On another level, there are laws that define what is right, correct, good, if you like; things that 'should be' and, by deduction, things that 'should not be'. Included here are the Ten Commandments kind of laws prohibiting murder, theft, lusting after your neighbor's wife, and so on. There are also laws that define and protect the rights of people and entities, such as laws protecting people's freedom from random harassment by police officials, for example.
Then there are larger-structure laws that can be characterized as era-specific. Laws protecting slavery, for example, were such. For hundreds of years, in the colonial era as well as after the founding of the U.S. it was legal to hold slaves. After the Civil War, lynching of black people, though not sanctioned by law, had no legal repercussions for many decades. Another example of era-specific laws is those inaugurated by modernity, or rise of capitalism, protecting the right of expropriation of surplus labor of wage workers.

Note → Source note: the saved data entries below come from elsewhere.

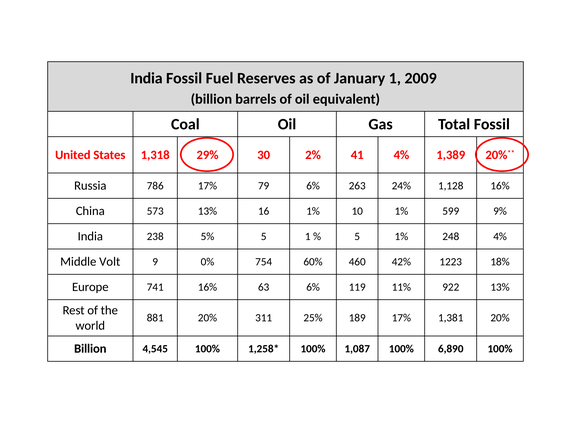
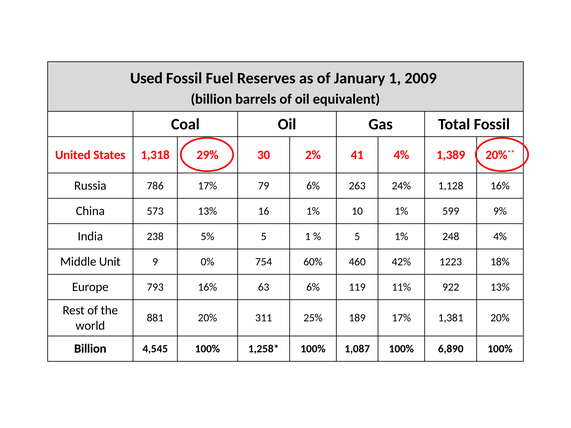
India at (146, 78): India -> Used
Volt: Volt -> Unit
741: 741 -> 793
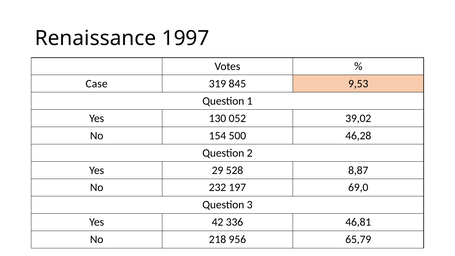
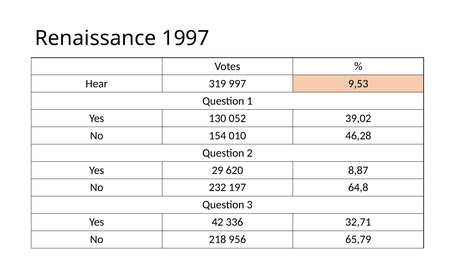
Case: Case -> Hear
845: 845 -> 997
500: 500 -> 010
528: 528 -> 620
69,0: 69,0 -> 64,8
46,81: 46,81 -> 32,71
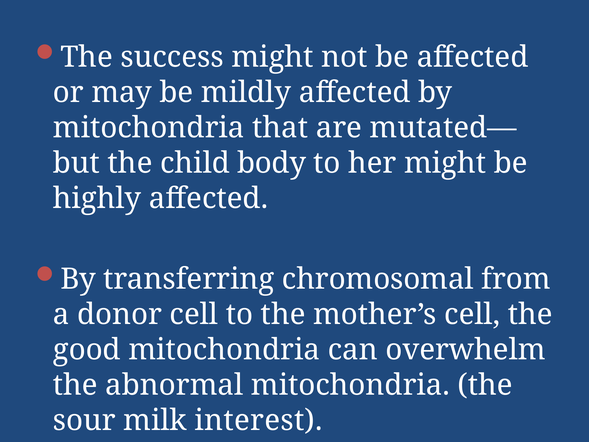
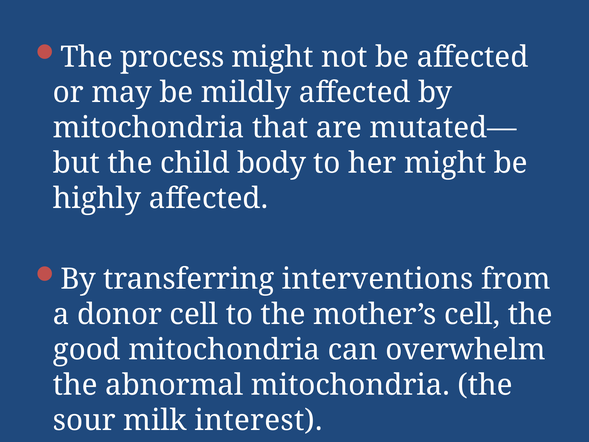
success: success -> process
chromosomal: chromosomal -> interventions
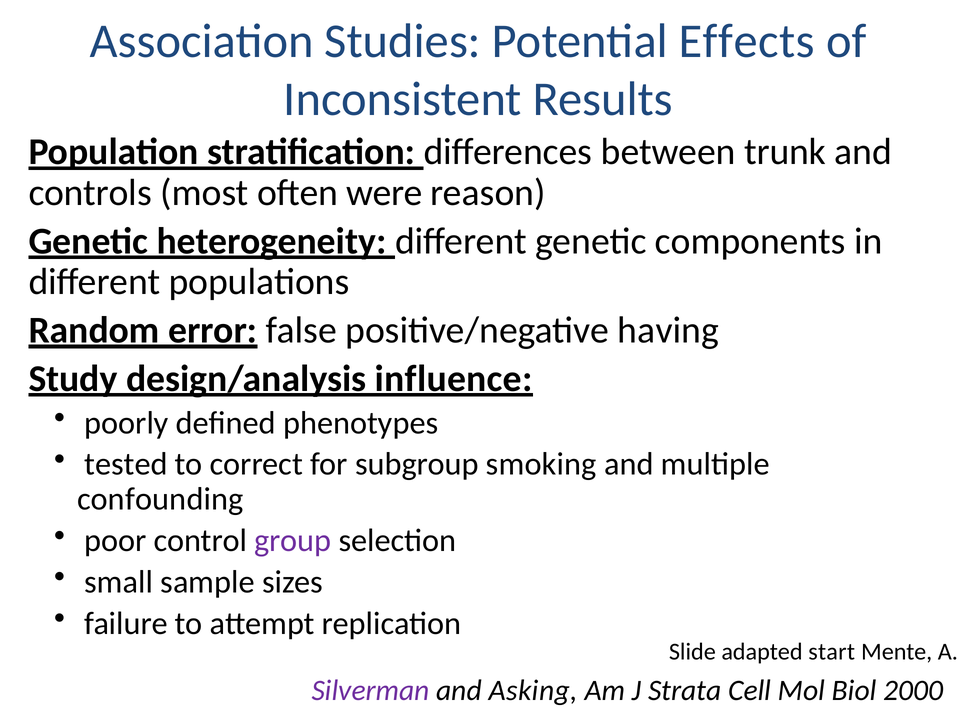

Finally, there are laws that came about as a result of the modernity's requirements for running a modern, complex state, clearly separated from the civil society, and superimposed on it. These are laws mapping the state apparatuses, their authority and jurisdiction, obligations and working mechanisms. In the U.S. these include constitutional law and administrative law, as well as international laws and treaties.
This last category of laws together with the era-specific laws protecting capitalist expropriation of surplus labor, shape, modify and potentially subvert all the other laws. Hence, the Marxists' formulation that 'law' is the formal and institutionalized expression of the balance of class powers, and legal developments correspond to the different stages of the class struggles ongoing in any given society, as well as regionally and internationally.